| EXERCICE ÉCRIT 1 |
Ces affirmations sont-elles conformes au texte d'étude ? (a) Le texte mentionne 58.000 abonnées sur Instagram. (b) L'audience dont parle le texte a été construite sur 10 ans. (c) Parler de politique augmente la visibilité sur Instagram. Répondez par oui ou non et citez les mots du texte qui tranchent.

| TEXTE D'ÉTUDE |
+--
Toutes ces stories quotidiennes qu’il faut faire pour maintenir le lien, pour montrer qu’on existe toujours, pour montrer aussi à l’algorithme qu’on fait bien notre travail, qu’on est là et qu’il ne faut pas nous “punir” parce qu’on ne joue pas le jeu.

Moi ça fait des années que j’en ai marre…

…parce que j’oscille entre des périodes où j’ai beaucoup envie de partager et d’autres où j’ai envie de rester dans mon coin (et je le paie).

…parce que j’ai envie de pouvoir parler de tout et pas seulement de maternité, sujet dans lequel Instagram semble m’avoir rangée (quand je parle politique, ma visibilité est 20.000 lieues sous les mers).

…parce que j’ai pas envie de faire des putains de réels (qui a le temps en plus de tout ce qu’on doit déjà faire pour faire ami ami avec l’algorithme de préparer une vidéo, de se filmer, et de faire le montage ?).

Alors là devant ce qui arrive je sais que je peux ranger les armes et arrêter de me battre contre des moulins, la bataille des réseaux sociaux est perdue d’avance.

Avant je m’accrochais à ce que j’avais construit ces 17 dernières années en matière d’audience contre vents et marées maintenant je vais plutôt me concentrer sur tout ce que ça m’a appris à faire.

Je sais que je peux changer de route sereinement sans risquer de regretter quoi que ce soit et prendre un petit chemin de traverse.

Petit chemin de traverse que j’ai déjà commencé à emprunter.

En privilégiant cet espace avec 170 abonnées plutôt que mes 58.000 sur instagram : parce que je préfère mille fois passer du temps à écrire de longs articles ici qu’à produire du contenu kleenex sur Instagram.

En créant ma boutique des vilaines curiosités qui me plonge un peu dans de la recherche, et même si je suis loin d’en vivre ça me nourrit.

En réfléchissant depuis quelques années à retourner travailler – avec une certaine liberté d’organisation – pour une entreprise en laquelle je crois parce que je préfère travailler pour les autres que continuer à vivre d’un personal branding qui ne me correspond plus vraiment (j’ai changé mais on attend toujours de moi qu’elle soit celle qu’elle était il y a 10 ou 15 ans).
+--
| DONNÉES |
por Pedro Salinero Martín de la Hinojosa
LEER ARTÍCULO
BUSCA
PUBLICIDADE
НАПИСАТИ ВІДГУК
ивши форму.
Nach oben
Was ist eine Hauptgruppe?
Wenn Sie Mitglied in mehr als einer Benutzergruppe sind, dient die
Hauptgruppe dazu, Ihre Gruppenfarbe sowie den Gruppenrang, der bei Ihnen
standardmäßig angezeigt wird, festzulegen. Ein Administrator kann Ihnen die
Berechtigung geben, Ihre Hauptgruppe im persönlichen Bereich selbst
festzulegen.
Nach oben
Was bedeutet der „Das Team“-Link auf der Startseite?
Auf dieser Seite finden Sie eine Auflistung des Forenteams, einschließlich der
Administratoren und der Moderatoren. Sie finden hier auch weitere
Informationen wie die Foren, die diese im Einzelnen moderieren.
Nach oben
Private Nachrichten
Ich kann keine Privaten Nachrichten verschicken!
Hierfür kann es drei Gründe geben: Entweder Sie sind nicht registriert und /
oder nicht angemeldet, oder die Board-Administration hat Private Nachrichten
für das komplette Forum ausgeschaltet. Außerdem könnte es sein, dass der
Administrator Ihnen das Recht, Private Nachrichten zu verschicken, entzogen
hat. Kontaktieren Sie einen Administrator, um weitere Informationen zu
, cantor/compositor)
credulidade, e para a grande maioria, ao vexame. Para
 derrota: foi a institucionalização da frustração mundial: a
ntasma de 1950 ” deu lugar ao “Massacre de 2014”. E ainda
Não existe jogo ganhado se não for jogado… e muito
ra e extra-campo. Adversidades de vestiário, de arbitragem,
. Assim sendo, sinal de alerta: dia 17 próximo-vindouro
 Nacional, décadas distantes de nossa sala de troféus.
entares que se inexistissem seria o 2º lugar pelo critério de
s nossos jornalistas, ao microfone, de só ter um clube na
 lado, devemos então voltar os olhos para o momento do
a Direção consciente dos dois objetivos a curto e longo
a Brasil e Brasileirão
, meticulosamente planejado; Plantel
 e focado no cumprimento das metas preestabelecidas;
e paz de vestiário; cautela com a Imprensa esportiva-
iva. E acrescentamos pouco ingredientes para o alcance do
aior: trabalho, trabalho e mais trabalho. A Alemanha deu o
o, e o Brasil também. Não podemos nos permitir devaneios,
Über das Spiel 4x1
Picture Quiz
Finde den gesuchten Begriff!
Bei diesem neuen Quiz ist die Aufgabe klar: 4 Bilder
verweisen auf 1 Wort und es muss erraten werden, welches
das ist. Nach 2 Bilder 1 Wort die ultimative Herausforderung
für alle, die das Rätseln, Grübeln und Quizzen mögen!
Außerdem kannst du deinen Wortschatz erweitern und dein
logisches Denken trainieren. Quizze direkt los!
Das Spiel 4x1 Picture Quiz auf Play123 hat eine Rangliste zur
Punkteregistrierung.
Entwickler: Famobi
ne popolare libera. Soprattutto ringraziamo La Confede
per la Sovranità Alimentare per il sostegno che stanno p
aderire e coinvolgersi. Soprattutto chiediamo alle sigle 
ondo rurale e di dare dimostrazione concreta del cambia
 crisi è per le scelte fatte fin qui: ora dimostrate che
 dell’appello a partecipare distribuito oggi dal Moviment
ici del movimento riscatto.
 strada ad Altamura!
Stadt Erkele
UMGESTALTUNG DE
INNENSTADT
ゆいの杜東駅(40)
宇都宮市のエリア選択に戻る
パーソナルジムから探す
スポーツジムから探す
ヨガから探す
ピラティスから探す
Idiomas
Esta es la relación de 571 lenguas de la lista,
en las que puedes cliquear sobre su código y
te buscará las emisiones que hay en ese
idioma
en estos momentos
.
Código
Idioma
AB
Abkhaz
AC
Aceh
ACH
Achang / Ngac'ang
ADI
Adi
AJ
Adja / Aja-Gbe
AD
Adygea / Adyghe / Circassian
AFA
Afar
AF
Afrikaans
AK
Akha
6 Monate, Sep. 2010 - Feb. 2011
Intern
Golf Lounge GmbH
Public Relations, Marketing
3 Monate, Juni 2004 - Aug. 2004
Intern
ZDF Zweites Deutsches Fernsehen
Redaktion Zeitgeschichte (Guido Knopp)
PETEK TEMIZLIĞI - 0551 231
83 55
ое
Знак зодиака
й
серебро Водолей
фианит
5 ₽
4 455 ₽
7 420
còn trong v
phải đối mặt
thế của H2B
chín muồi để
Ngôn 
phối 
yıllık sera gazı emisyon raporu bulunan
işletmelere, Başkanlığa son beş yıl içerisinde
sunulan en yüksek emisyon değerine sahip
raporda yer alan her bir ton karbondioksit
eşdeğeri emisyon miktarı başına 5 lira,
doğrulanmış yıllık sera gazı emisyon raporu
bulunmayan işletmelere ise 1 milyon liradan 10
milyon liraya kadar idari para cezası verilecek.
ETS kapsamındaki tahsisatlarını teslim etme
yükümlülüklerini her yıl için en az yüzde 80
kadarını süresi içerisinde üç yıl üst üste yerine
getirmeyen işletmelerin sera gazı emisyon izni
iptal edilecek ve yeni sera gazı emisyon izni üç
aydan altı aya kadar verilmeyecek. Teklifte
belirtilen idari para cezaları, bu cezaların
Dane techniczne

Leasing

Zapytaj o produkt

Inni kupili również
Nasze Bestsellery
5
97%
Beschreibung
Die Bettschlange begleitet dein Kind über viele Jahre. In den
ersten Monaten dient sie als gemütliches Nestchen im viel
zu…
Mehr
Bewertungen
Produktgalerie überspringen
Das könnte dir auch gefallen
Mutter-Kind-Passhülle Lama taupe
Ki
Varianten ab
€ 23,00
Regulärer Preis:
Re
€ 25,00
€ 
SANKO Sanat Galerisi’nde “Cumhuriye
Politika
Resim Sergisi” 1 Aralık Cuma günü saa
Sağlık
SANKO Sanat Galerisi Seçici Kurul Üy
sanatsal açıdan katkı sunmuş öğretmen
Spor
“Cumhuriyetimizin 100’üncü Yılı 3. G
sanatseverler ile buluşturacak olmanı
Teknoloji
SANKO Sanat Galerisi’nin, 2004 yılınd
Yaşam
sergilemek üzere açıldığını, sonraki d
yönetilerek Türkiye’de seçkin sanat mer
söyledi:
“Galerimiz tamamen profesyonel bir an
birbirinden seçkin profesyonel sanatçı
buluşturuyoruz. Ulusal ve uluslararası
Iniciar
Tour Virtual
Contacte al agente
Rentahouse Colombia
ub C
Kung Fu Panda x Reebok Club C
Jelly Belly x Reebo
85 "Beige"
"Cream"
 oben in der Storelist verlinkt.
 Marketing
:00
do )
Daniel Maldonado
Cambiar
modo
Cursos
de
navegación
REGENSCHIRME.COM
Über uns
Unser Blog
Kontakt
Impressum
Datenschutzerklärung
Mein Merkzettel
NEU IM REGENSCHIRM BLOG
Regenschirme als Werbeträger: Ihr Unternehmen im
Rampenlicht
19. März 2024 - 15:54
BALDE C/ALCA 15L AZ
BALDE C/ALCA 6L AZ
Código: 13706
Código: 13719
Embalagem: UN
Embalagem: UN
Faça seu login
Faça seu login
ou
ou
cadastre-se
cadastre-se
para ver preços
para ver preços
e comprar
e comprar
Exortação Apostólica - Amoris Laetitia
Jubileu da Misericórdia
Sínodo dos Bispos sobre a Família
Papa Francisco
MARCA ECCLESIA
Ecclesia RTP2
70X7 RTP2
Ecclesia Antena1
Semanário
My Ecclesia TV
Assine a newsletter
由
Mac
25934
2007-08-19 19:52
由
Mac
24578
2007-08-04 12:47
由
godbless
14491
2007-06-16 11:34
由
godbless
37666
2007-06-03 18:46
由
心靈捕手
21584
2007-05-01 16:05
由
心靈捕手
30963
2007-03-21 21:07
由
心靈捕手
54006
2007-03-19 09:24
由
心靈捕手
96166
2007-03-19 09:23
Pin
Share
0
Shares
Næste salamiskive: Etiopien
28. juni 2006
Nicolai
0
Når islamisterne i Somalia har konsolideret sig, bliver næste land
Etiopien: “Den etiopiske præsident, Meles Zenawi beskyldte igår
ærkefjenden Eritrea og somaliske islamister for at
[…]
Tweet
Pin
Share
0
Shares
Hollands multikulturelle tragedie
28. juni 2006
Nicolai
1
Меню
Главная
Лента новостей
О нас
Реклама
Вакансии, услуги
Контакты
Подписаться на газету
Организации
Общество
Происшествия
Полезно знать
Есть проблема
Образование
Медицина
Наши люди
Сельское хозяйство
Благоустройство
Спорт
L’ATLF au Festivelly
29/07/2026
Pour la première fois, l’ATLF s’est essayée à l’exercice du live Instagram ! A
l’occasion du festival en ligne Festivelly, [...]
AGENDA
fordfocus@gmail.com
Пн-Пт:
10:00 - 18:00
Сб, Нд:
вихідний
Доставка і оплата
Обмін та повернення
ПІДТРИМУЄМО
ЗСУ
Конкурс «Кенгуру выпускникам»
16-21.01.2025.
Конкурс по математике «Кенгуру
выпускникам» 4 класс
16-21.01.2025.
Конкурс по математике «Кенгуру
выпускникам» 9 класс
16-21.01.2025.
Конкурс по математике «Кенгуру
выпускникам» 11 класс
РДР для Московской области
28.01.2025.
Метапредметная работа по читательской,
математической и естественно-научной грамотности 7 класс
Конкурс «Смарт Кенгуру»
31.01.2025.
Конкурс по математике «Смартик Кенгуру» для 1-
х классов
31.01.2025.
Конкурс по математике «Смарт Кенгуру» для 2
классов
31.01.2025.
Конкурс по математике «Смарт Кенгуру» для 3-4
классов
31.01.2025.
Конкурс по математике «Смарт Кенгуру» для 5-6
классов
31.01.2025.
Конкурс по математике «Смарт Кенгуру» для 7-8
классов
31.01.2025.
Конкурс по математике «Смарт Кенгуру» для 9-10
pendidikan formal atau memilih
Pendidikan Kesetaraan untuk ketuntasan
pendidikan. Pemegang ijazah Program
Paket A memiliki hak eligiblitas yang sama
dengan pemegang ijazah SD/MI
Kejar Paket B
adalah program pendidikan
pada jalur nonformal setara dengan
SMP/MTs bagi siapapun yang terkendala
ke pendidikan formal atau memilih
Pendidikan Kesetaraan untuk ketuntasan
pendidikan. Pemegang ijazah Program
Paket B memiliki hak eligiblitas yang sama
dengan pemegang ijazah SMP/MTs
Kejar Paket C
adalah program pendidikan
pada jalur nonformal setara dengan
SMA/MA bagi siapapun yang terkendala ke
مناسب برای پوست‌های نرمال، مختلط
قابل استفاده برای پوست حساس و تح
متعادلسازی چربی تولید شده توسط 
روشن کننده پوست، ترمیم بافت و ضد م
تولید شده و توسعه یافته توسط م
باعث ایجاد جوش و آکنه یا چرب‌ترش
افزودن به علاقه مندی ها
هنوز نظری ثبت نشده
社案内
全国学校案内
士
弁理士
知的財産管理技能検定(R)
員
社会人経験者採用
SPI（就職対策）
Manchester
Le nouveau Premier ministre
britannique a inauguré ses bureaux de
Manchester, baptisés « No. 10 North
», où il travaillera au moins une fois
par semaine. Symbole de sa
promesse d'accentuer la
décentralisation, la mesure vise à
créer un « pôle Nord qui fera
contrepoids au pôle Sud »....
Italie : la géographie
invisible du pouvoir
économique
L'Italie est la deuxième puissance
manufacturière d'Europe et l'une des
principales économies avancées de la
+--
| EXERCICE ÉCRIT 2 |
Modifiez le passage du listing qui va de son début jusqu'à la ligne contenant « für das komplette », cette ligne comprise : remplacez « Hauptgruppe » par « Primärgruppe » sans rien changer d'autre, puis redonnez uniquement ce passage.

| CORRIGÉ 1 |
(a) Oui : « plutôt que mes 58.000 sur instagram ».
(b) Non : « ces 17 dernières années ».
(c) Non : « quand je parle politique, ma visibilité est 20.000 lieues sous les mers ».

| CORRIGÉ 2 |
por Pedro Salinero Martín de la Hinojosa
LEER ARTÍCULO
BUSCA
PUBLICIDADE
НАПИСАТИ ВІДГУК
ивши форму.
Nach oben
Was ist eine Primärgruppe?
Wenn Sie Mitglied in mehr als einer Benutzergruppe sind, dient die
Primärgruppe dazu, Ihre Gruppenfarbe sowie den Gruppenrang, der bei Ihnen
standardmäßig angezeigt wird, festzulegen. Ein Administrator kann Ihnen die
Berechtigung geben, Ihre Primärgruppe im persönlichen Bereich selbst
festzulegen.
Nach oben
Was bedeutet der „Das Team“-Link auf der Startseite?
Auf dieser Seite finden Sie eine Auflistung des Forenteams, einschließlich der
Administratoren und der Moderatoren. Sie finden hier auch weitere
Informationen wie die Foren, die diese im Einzelnen moderieren.
Nach oben
Private Nachrichten
Ich kann keine Privaten Nachrichten verschicken!
Hierfür kann es drei Gründe geben: Entweder Sie sind nicht registriert und /
oder nicht angemeldet, oder die Board-Administration hat Private Nachrichten
für das komplette Forum ausgeschaltet. Außerdem könnte es sein, dass der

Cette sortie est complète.